Do tell, how big a tire will fit on that thing? I'm assuming those are 26" wheels...


----------



## roadfix (Jun 20, 2006)

Yeah, I take mine off road often too.....mostly just fireroads.


----------



## bignose (Sep 15, 2005)

The official spec says 2.1, those tires are 2.0. Yup definatly a 26 inch.


----------



## ukiahb (Jan 26, 2003)

*Adventure Cycling...*

very nice! have been considering a LHT myself. FWIW have done three Adventure Cycling tours over the last 20+ years, the first two leaders were excellent but on my last tour in 2007 the leader was astoundingly lazy, arrogant and incompetent...won't bore you with the details, but things were bad enough that several riders bailed along the way including myself and I rode the last few hundred miles home alone. Also learned that this guy ran leadership training classes for AC which is really scary. Anyway, hopefully AC has improved since then but thought I'd relate my bad experience just in case...


----------



## PomPilot (May 17, 2006)

Bike arrived at the LBS today. In the morning, we will start fitting it. They still have some work to do, but they already know not to cut the steerer yet. And they haven't wrapped the bars since we don't have the brakes set where they are comfortable for me.

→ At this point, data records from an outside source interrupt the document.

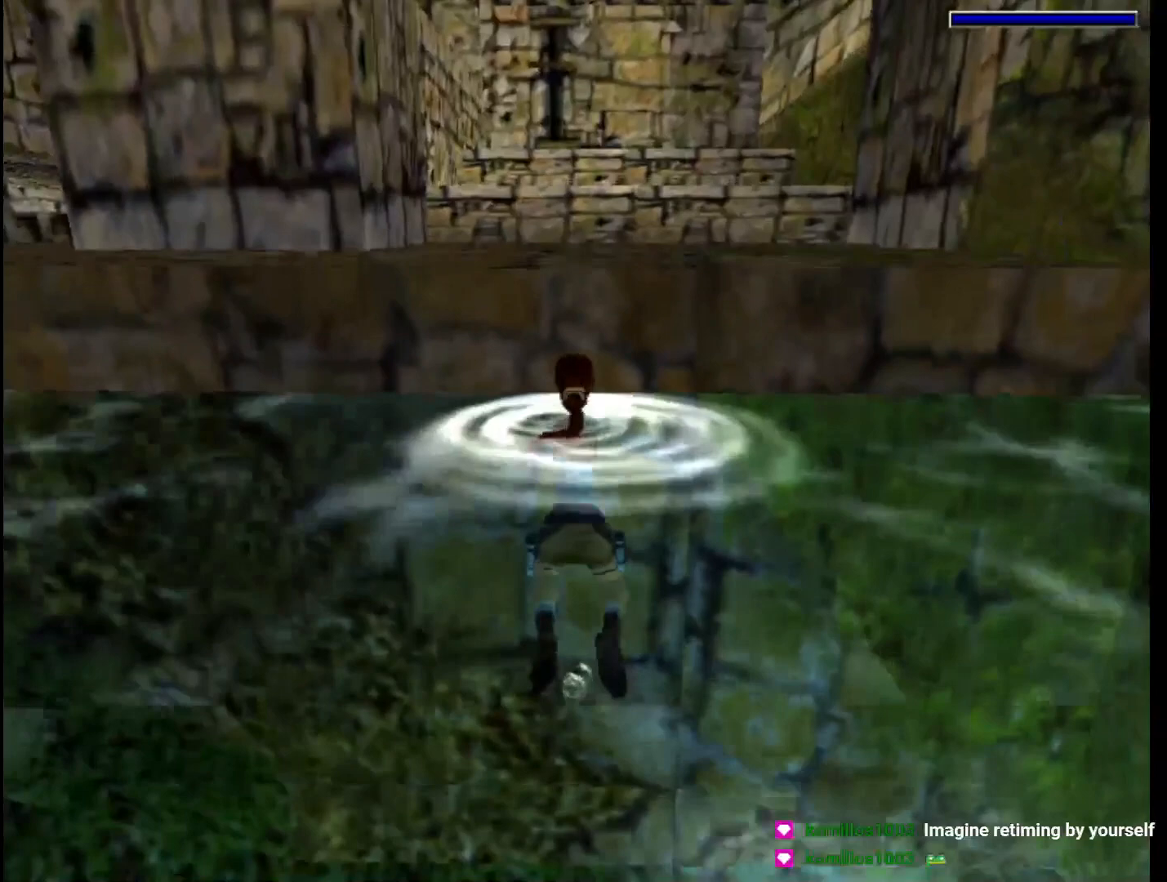
{"keys": ["action", "up"], "events": []}
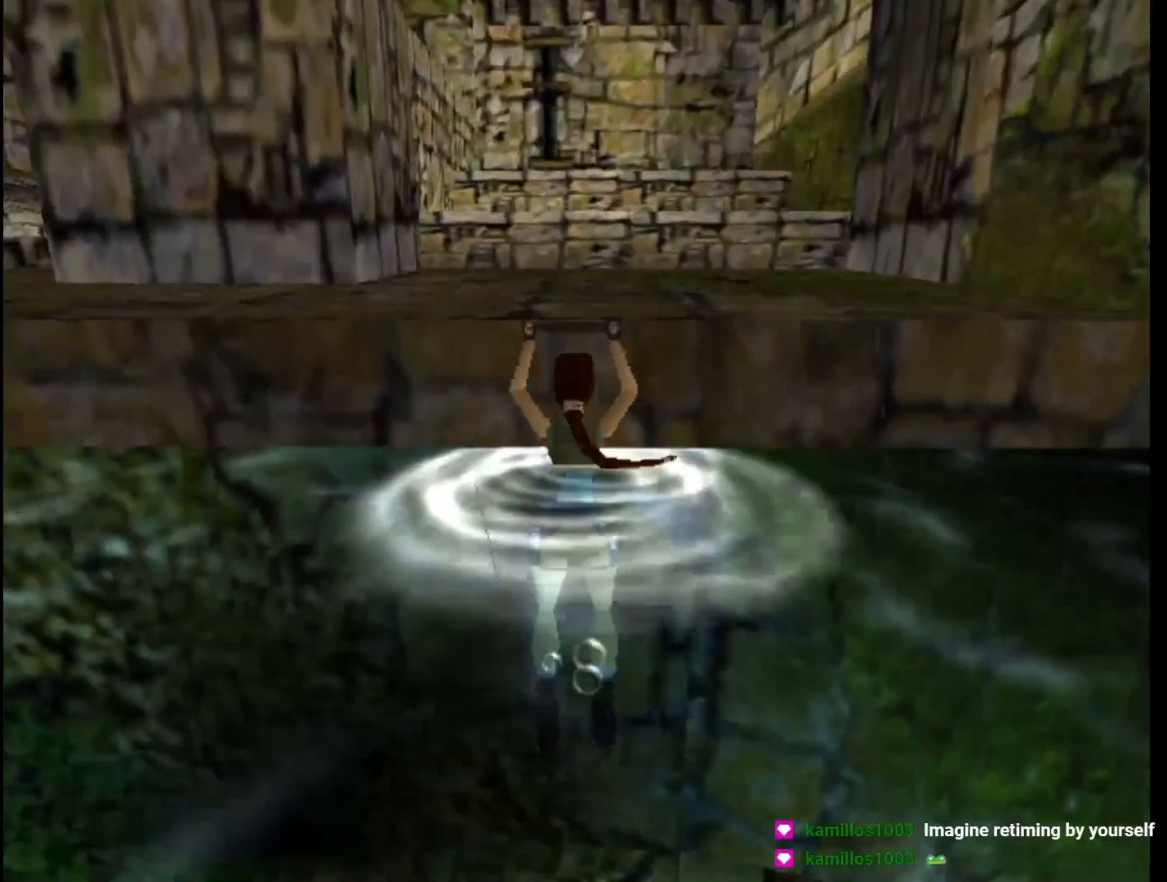
{"keys": ["action", "up"], "events": []}
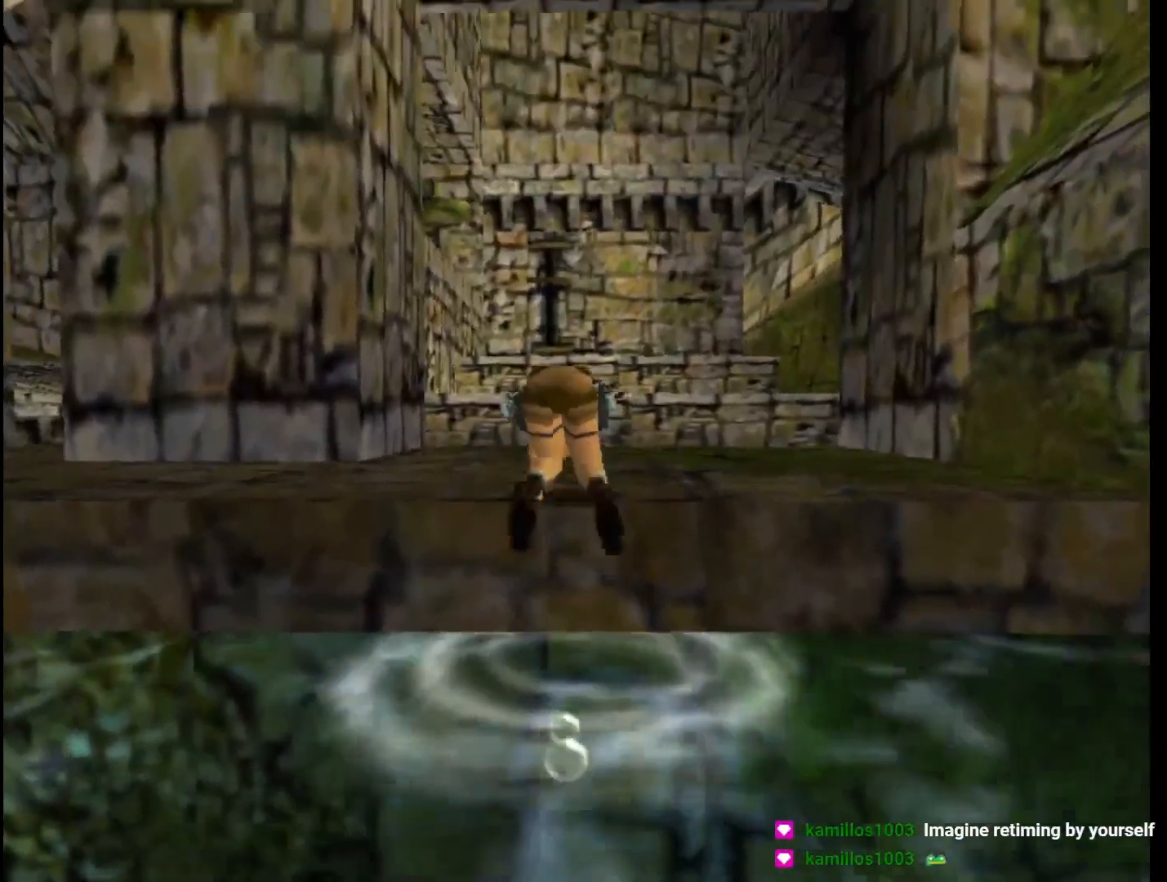
{"keys": ["up"], "events": [[33, "action", "up"]]}
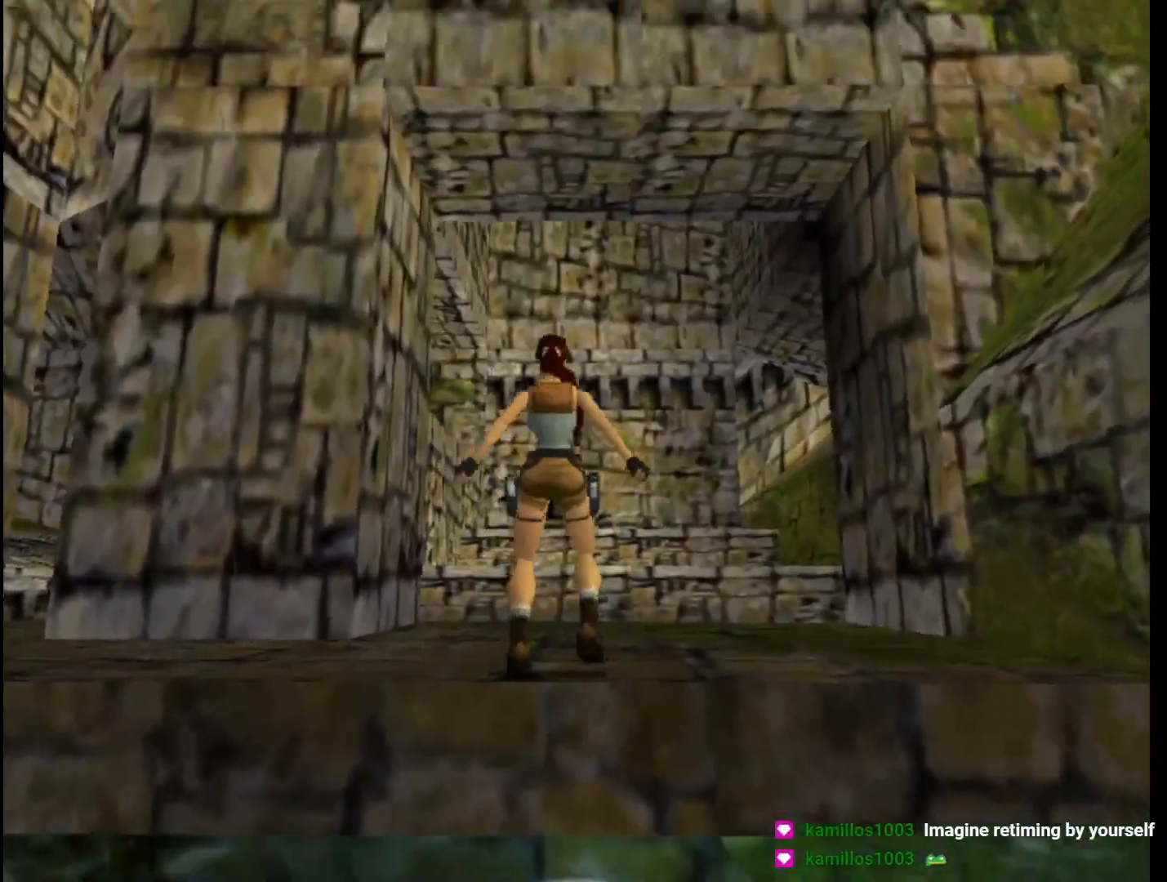
{"keys": ["jump", "up"], "events": [[500, "jump", "down"]]}
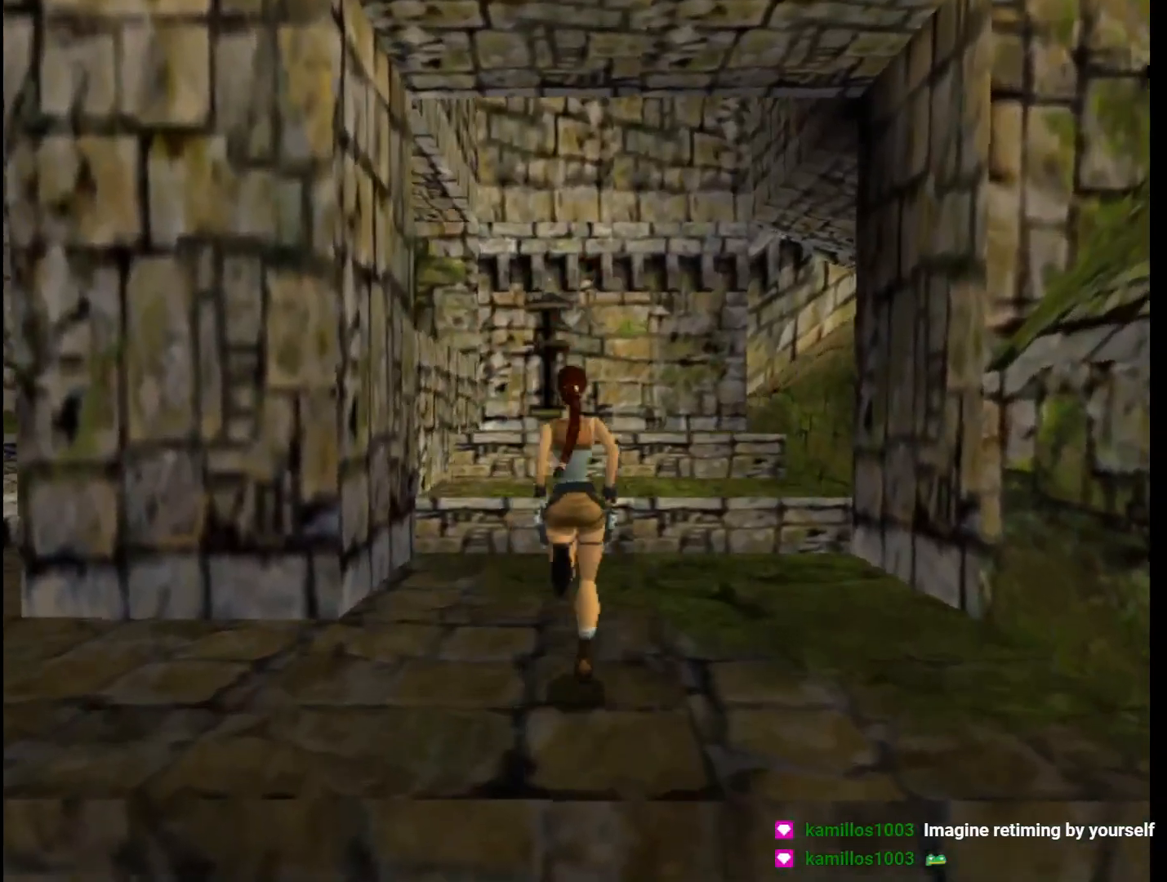
{"keys": ["jump", "left", "up"], "events": [[33, "left", "down"], [133, "left", "up"], [500, "left", "down"]]}
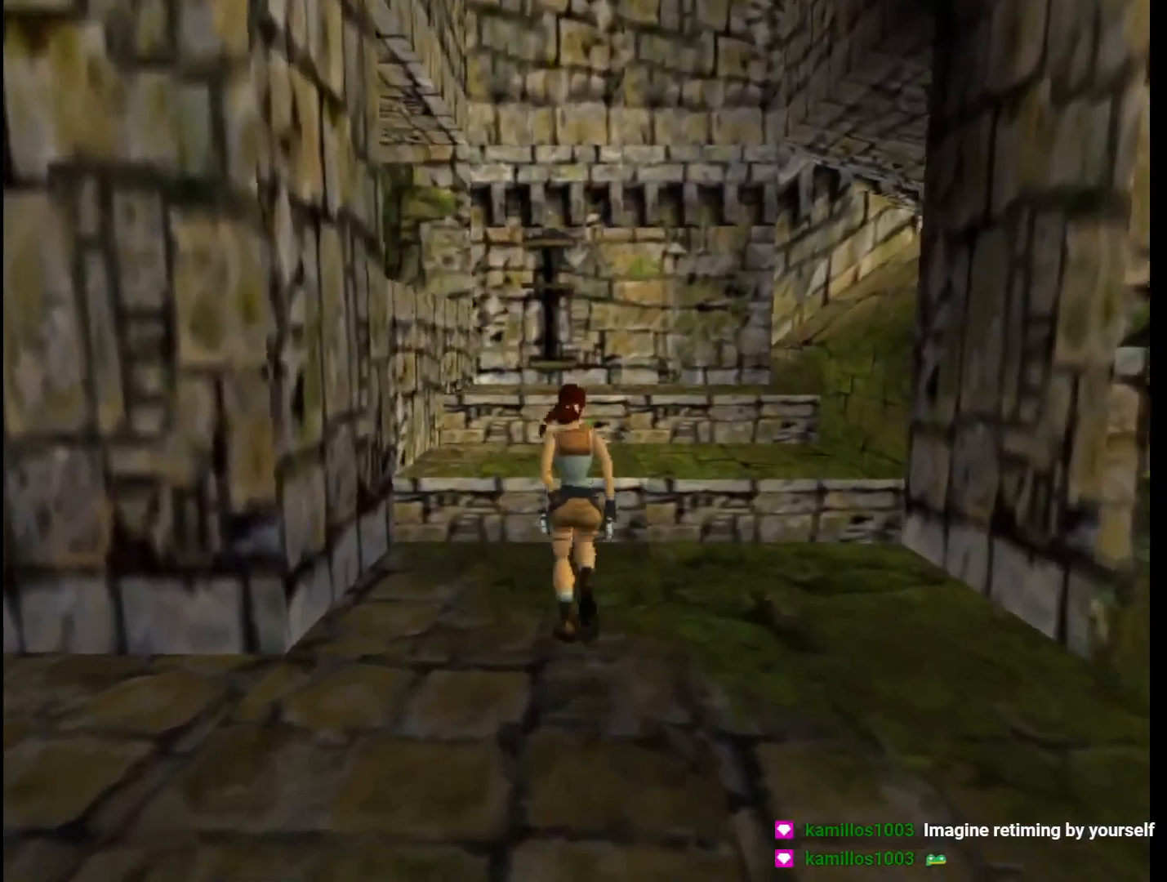
{"keys": ["right", "up"], "events": [[100, "left", "up"], [233, "jump", "up"], [433, "right", "down"]]}
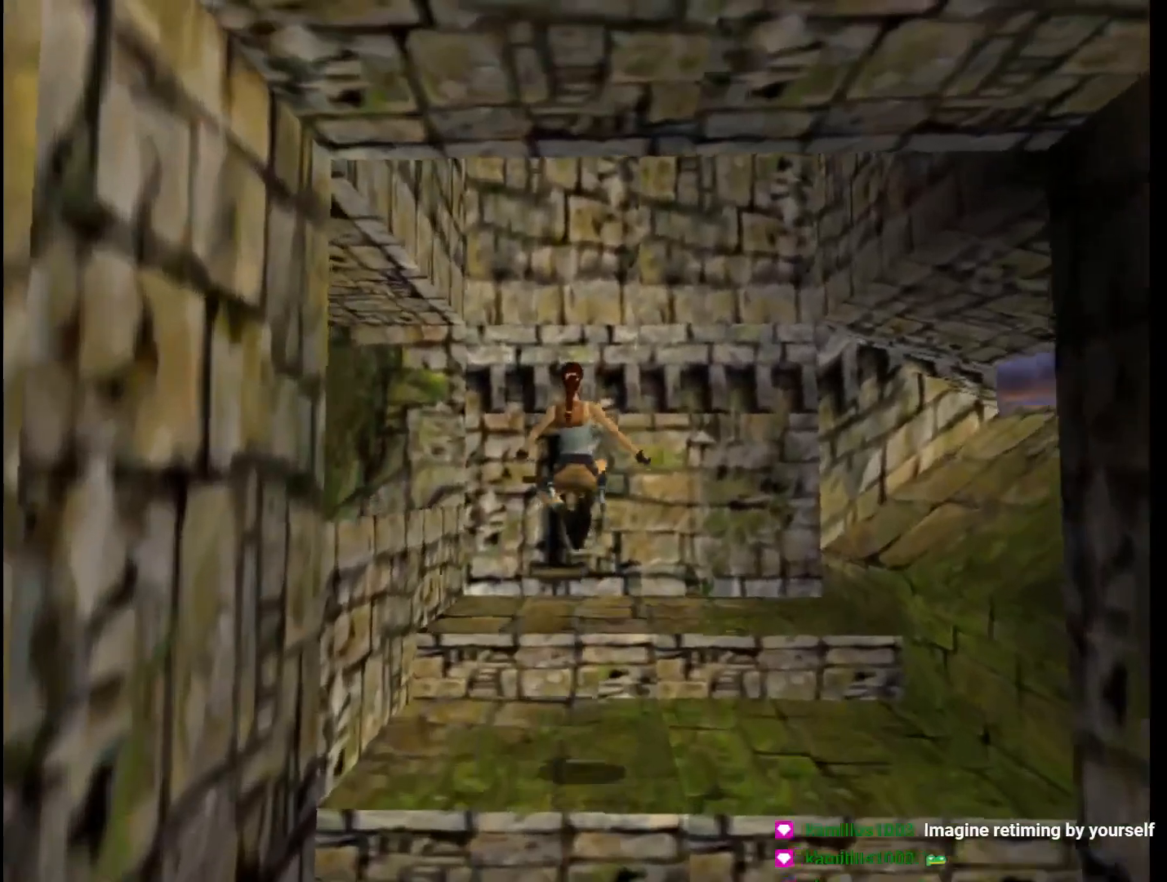
{"keys": ["up"], "events": [[33, "right", "up"]]}
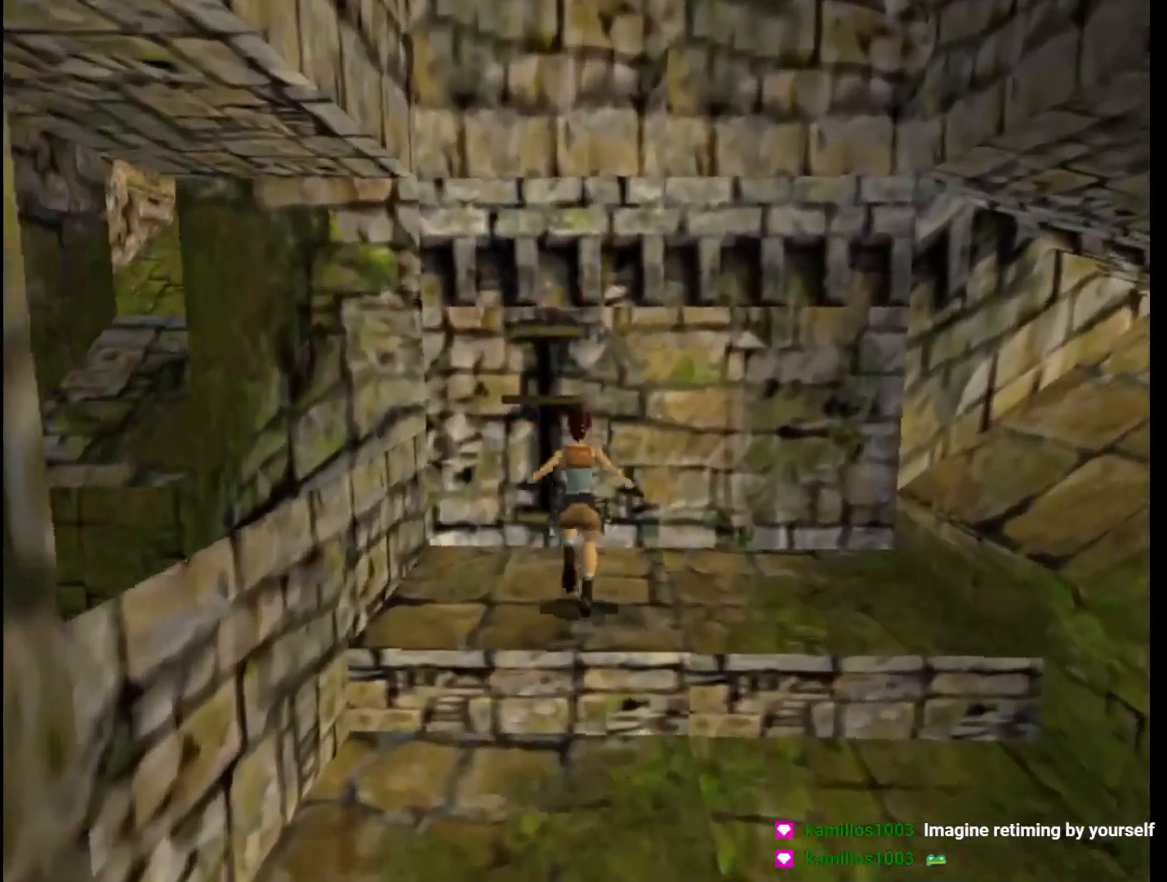
{"keys": ["action"], "events": [[300, "up", "up"], [500, "action", "down"]]}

What the heck, here's a snapshot of the bike.


----------



## rcnute (Dec 21, 2004)

PomPilot said:


> Bike arrived at the LBS today. In the morning, we will start fitting it. They still have some work to do, but they already know not to cut the steerer yet. And they haven't wrapped the bars since we don't have the brakes set where they are comfortable for me.
> 
> What the heck, here's a snapshot of the bike.


I just freeze every time you see through me
And it's all over you, electric blue.
On my knees, help me baby,
Tell me, what can I do, electric blue.


----------



## PomPilot (May 17, 2006)

I just noticed, these tires have reflective sidewalls. Sweet.


----------